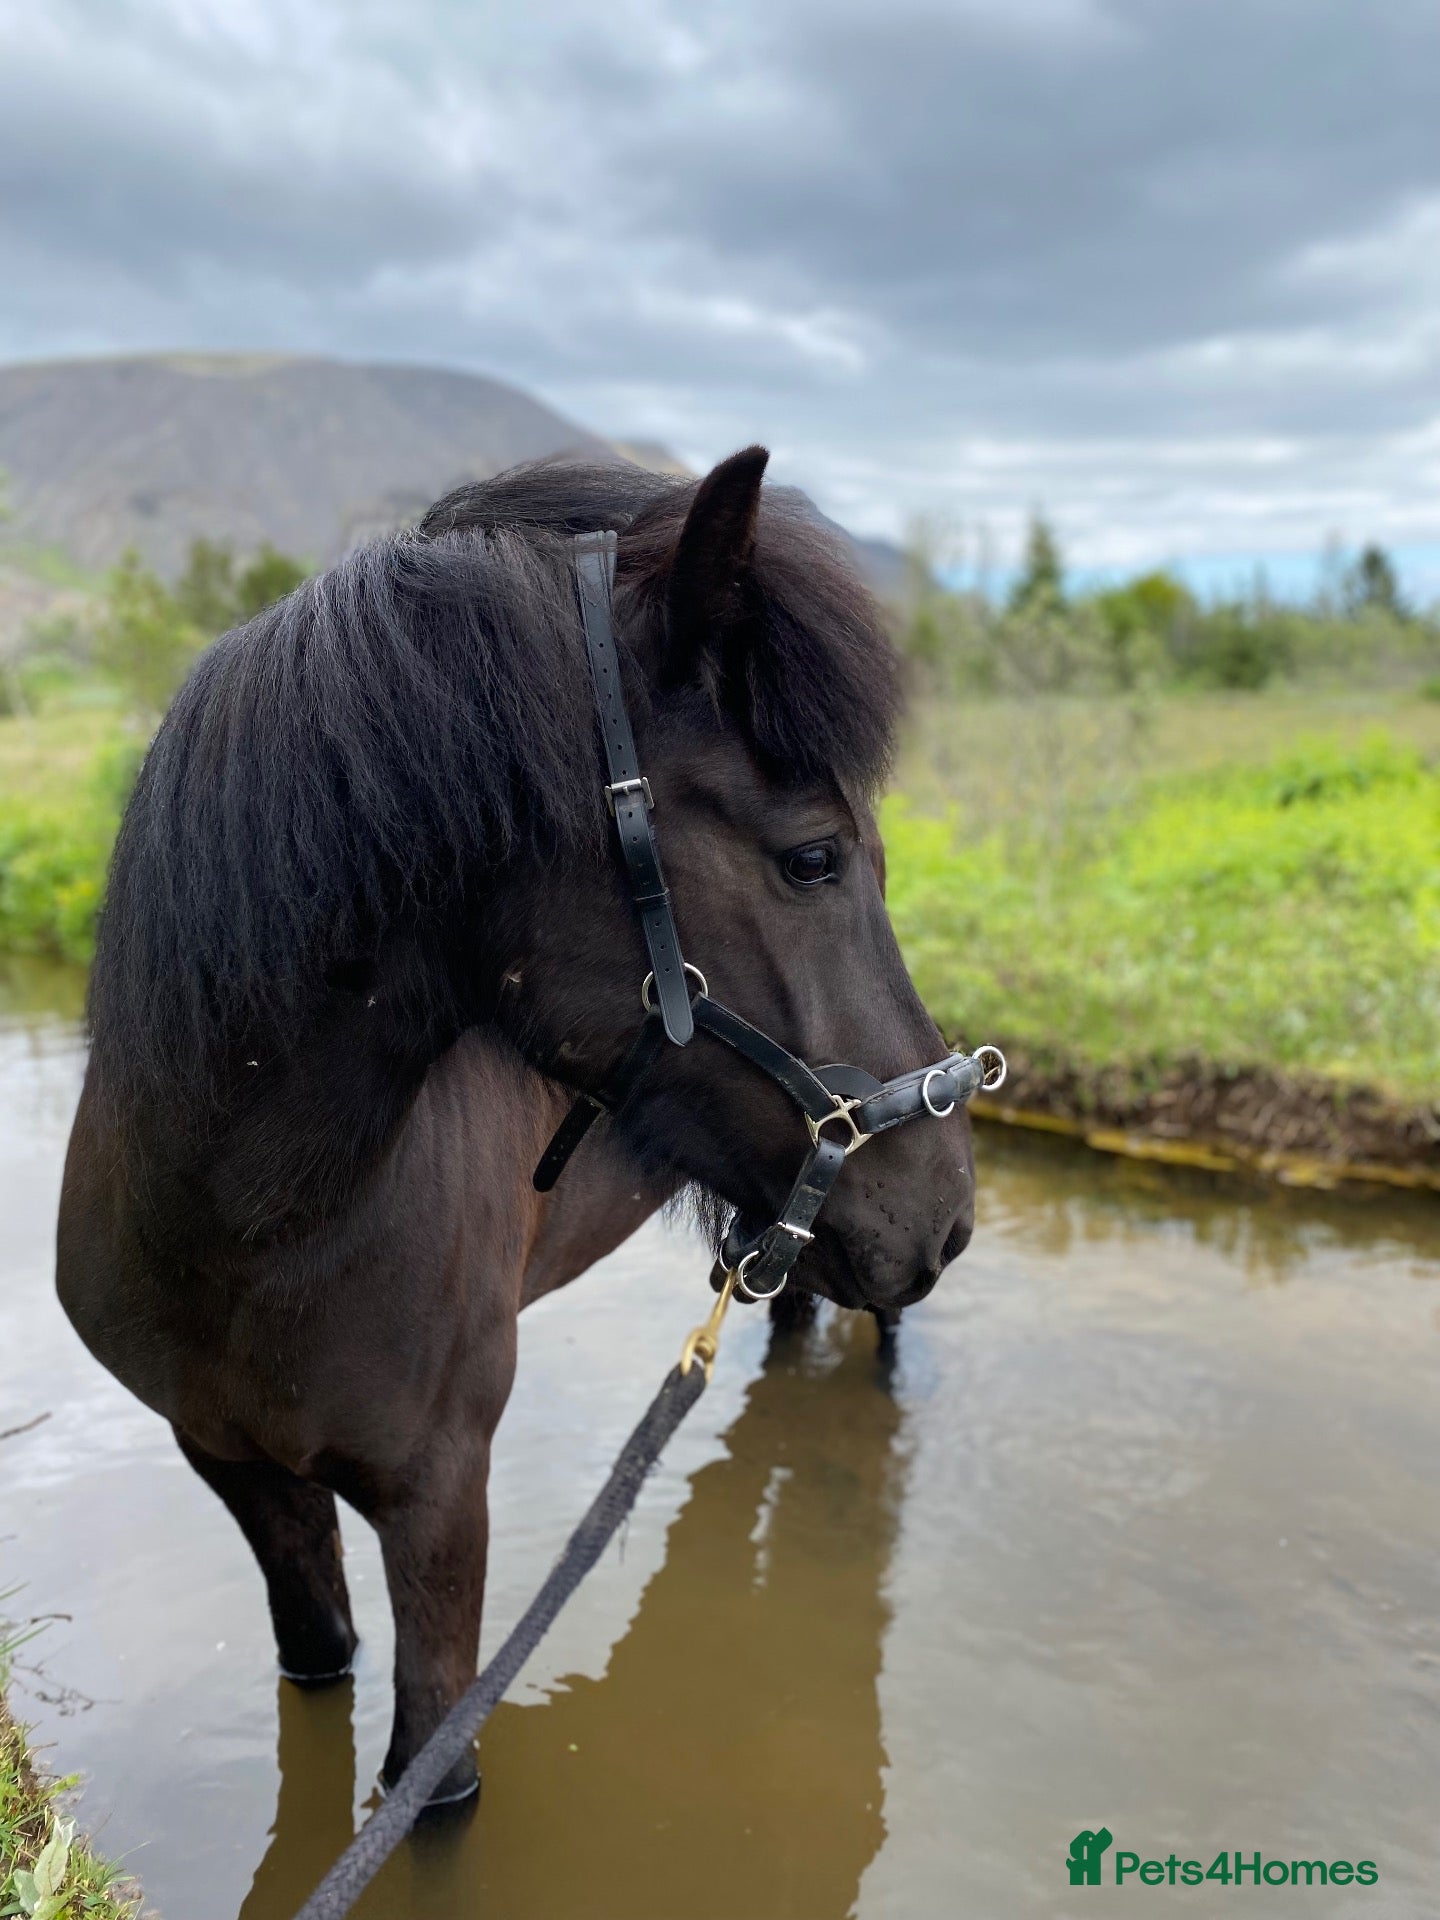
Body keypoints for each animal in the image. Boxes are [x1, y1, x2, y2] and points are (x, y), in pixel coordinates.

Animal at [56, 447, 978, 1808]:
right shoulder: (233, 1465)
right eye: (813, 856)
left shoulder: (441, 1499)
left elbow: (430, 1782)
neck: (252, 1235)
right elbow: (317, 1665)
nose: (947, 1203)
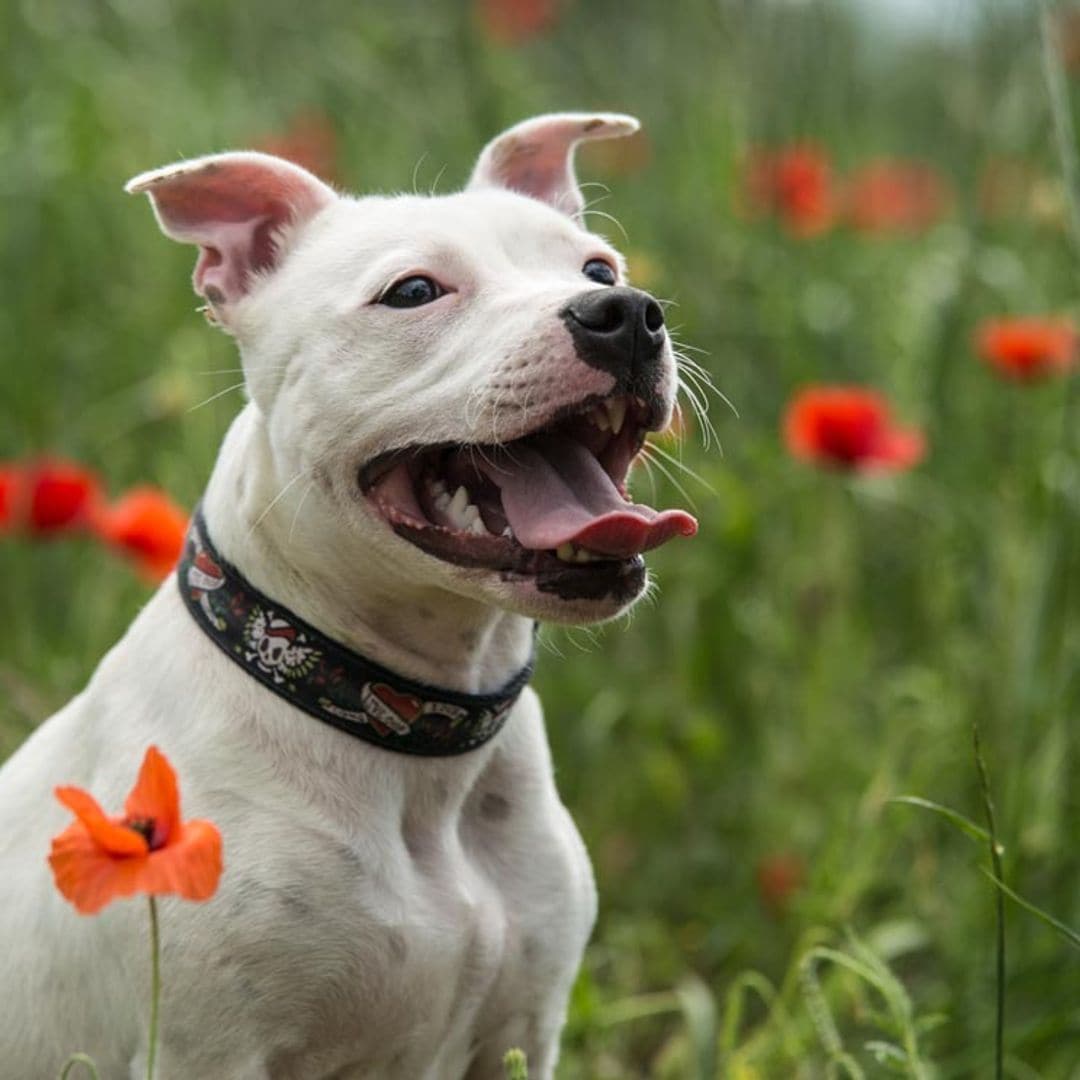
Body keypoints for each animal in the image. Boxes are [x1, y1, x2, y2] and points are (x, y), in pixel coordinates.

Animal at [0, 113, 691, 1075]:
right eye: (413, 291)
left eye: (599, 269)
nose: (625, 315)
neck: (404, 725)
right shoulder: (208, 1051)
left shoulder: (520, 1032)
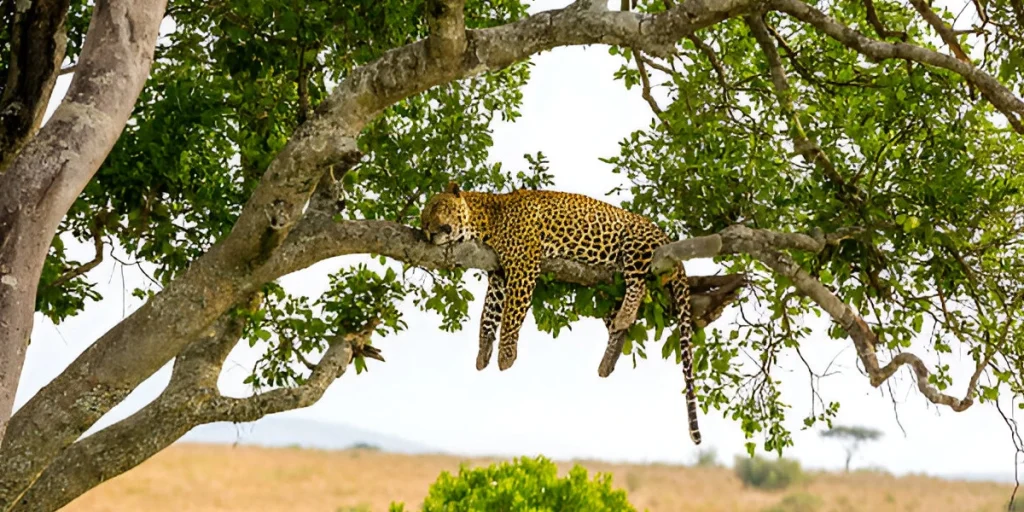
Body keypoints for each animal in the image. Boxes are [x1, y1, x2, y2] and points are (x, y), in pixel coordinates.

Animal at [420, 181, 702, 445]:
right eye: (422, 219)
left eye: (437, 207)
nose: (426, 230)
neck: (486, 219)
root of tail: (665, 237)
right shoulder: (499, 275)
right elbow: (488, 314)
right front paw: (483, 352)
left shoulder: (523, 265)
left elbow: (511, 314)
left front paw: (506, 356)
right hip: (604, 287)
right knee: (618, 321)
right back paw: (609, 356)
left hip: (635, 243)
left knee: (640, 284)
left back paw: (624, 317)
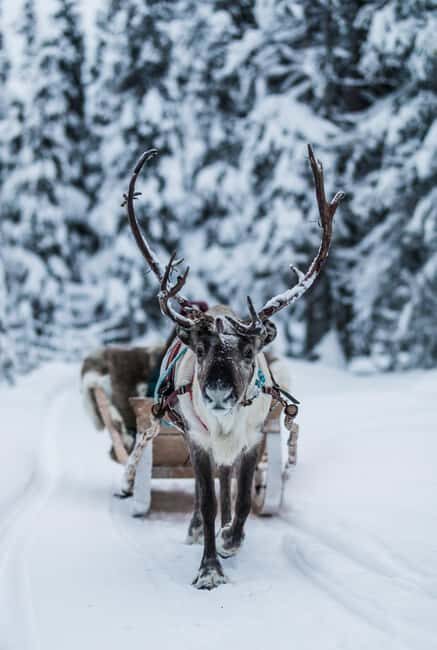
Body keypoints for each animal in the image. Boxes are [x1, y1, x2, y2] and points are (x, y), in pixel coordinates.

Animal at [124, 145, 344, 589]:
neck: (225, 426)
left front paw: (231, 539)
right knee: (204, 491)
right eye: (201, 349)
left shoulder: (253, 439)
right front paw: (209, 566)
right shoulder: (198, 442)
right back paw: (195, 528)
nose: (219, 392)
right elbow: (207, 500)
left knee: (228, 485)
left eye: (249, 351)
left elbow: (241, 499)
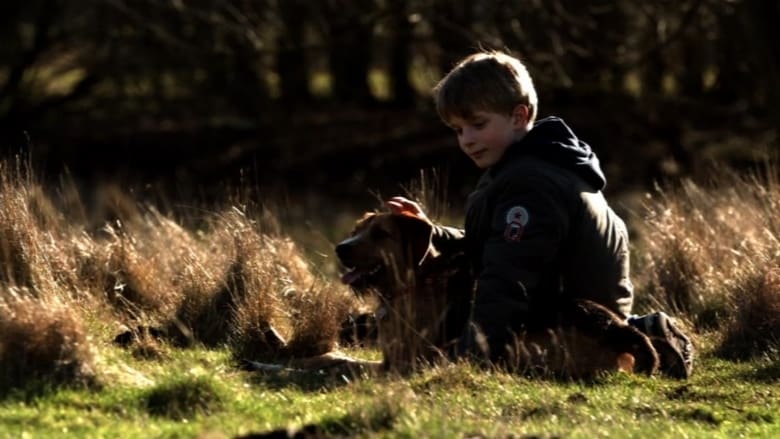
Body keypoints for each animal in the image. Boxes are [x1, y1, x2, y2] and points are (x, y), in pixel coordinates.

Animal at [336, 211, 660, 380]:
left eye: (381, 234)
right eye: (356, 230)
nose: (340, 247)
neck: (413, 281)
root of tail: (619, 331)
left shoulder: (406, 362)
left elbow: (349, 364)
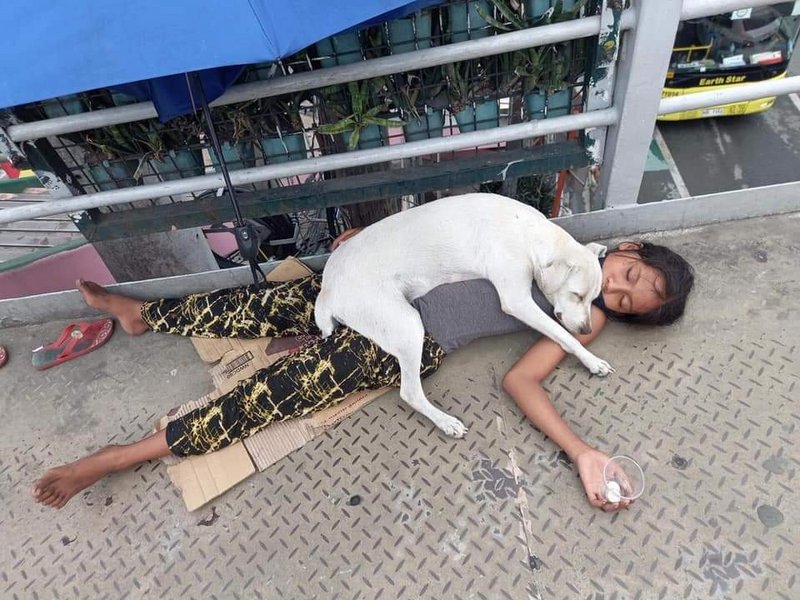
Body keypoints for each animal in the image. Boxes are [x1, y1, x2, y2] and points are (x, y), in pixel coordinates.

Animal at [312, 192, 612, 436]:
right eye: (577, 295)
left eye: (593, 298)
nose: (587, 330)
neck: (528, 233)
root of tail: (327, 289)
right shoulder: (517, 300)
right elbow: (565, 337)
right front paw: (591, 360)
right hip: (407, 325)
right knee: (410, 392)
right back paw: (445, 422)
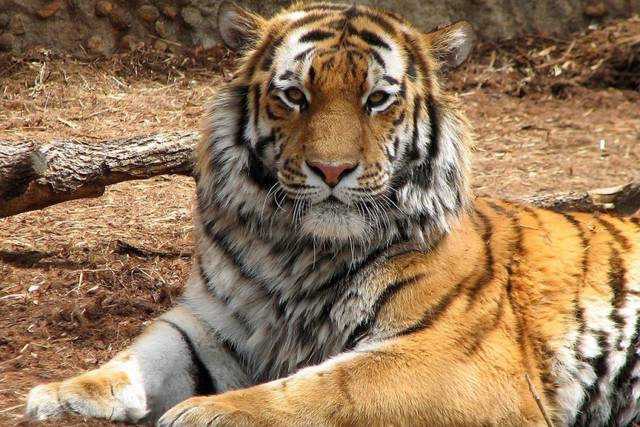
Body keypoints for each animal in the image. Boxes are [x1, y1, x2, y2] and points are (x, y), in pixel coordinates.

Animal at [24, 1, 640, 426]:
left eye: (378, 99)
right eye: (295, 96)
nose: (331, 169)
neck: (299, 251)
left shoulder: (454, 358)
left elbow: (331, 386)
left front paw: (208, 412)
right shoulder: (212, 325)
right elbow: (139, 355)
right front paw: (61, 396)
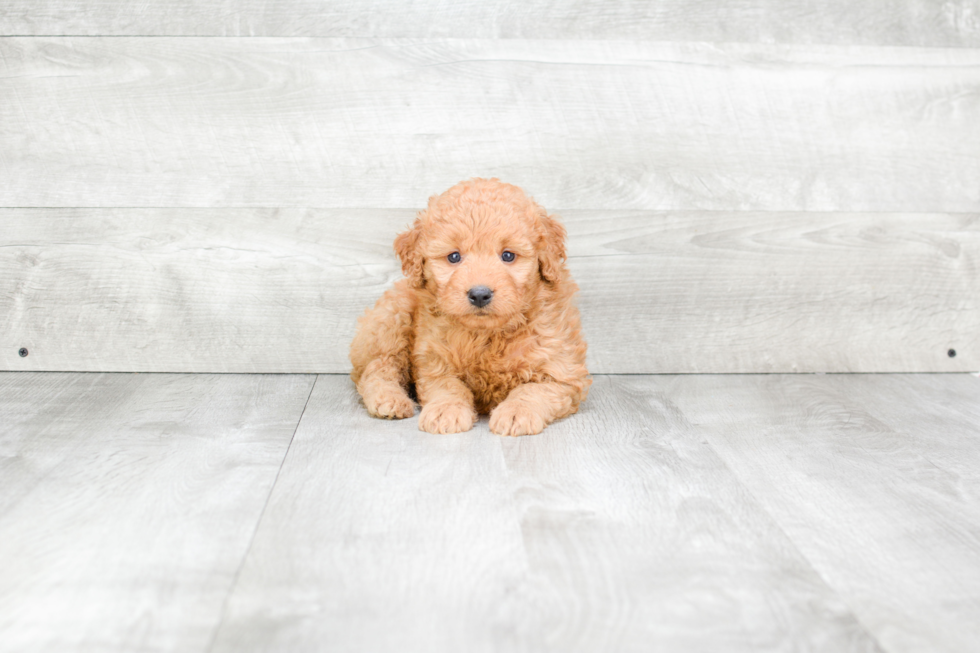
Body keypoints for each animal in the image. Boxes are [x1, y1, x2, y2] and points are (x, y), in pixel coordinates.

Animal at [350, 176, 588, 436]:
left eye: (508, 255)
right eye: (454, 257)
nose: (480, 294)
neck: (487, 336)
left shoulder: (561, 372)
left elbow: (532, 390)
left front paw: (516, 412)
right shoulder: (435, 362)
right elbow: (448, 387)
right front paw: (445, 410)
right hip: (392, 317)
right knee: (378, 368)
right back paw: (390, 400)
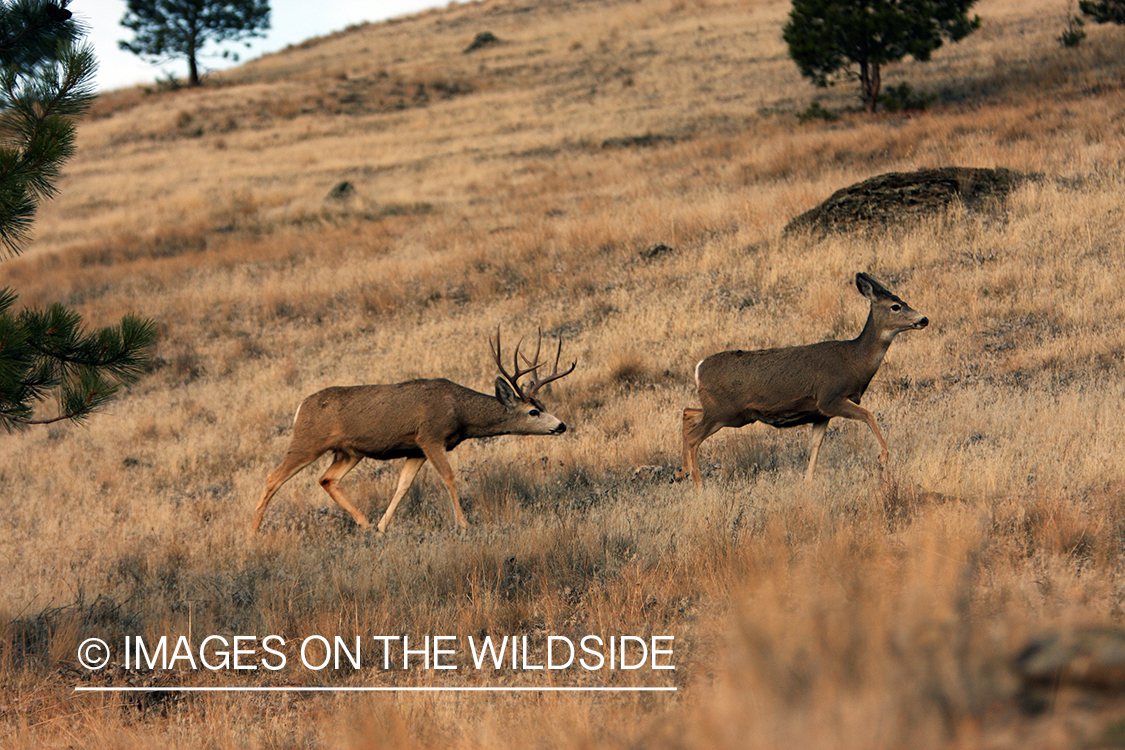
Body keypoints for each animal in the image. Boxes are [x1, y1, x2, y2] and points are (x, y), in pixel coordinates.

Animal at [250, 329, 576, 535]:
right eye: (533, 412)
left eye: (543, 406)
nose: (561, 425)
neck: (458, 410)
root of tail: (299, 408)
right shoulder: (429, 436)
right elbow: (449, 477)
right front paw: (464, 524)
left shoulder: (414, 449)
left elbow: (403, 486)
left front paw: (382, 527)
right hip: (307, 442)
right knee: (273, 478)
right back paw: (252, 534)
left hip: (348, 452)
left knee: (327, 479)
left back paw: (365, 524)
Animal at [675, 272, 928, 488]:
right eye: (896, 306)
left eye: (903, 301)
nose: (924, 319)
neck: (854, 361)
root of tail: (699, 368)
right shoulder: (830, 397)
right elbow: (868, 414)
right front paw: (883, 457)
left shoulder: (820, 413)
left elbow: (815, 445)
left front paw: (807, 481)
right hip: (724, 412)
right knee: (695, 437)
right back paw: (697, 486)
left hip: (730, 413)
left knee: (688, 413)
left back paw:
________________________________________
• [About this task]:
Write out exactly the lines of the material above, starting with the first and finishing with the line that contains "right shoulder: (517, 300)", without pictures.

• [Worked solution]:
Body keypoints for each animal in the image. Boxes are [x1, y1, x2, y2] and points are (x, y), in pixel coordinates.

Animal at [56, 447, 978, 1808]:
right shoulder: (233, 1465)
right eye: (813, 856)
left shoulder: (441, 1499)
left elbow: (430, 1782)
neck: (252, 1235)
right elbow: (317, 1665)
nose: (947, 1203)
Body keypoints for each animal in the image. Boxes are [x1, y1, x2, y2] and points are (x, y), in pixel coordinates.

Animal at [0, 113, 691, 1075]:
right eye: (413, 291)
left eye: (599, 269)
nose: (625, 315)
neck: (404, 725)
right shoulder: (208, 1051)
left shoulder: (520, 1032)
Body keypoints for each animal in the image. Boxes are [x1, y1, x2, y2] and points are (x, y), in pixel coordinates.

Animal at [420, 181, 702, 445]:
right eye: (422, 219)
left eye: (437, 207)
nose: (426, 230)
neck: (486, 219)
root of tail: (665, 237)
right shoulder: (499, 275)
right elbow: (488, 314)
right front paw: (483, 352)
left shoulder: (523, 265)
left elbow: (511, 314)
left front paw: (506, 356)
right hip: (604, 287)
right knee: (618, 321)
right back paw: (609, 356)
left hip: (635, 243)
left knee: (640, 284)
left back paw: (624, 317)
Body keypoints for each animal in the image. Boxes are [x1, y1, x2, y2] and points are (x, y), in pixel coordinates.

Animal at [124, 145, 344, 589]:
neck: (225, 426)
left front paw: (231, 539)
right knee: (204, 491)
right eye: (201, 349)
left shoulder: (253, 439)
right front paw: (209, 566)
right shoulder: (198, 442)
right back paw: (195, 528)
nose: (219, 392)
right elbow: (207, 500)
left knee: (228, 485)
left eye: (249, 351)
left elbow: (241, 499)
Body keypoints for each animal in the image. Boxes are [x1, y1, x2, y2] and points are (x, y), in pixel coordinates.

Animal at [336, 211, 660, 380]:
left eye: (381, 234)
right eye: (356, 230)
nose: (340, 247)
neck: (413, 281)
root of tail: (619, 331)
left shoulder: (406, 362)
left elbow: (349, 364)
Body keypoints for each animal in the image. Boxes are [x1, y1, x2, y2] and points are (x, y), in pixel coordinates.

Animal at [312, 192, 612, 436]:
right eye: (577, 295)
left eye: (593, 298)
nose: (587, 330)
neck: (528, 233)
root of tail: (327, 289)
right shoulder: (517, 300)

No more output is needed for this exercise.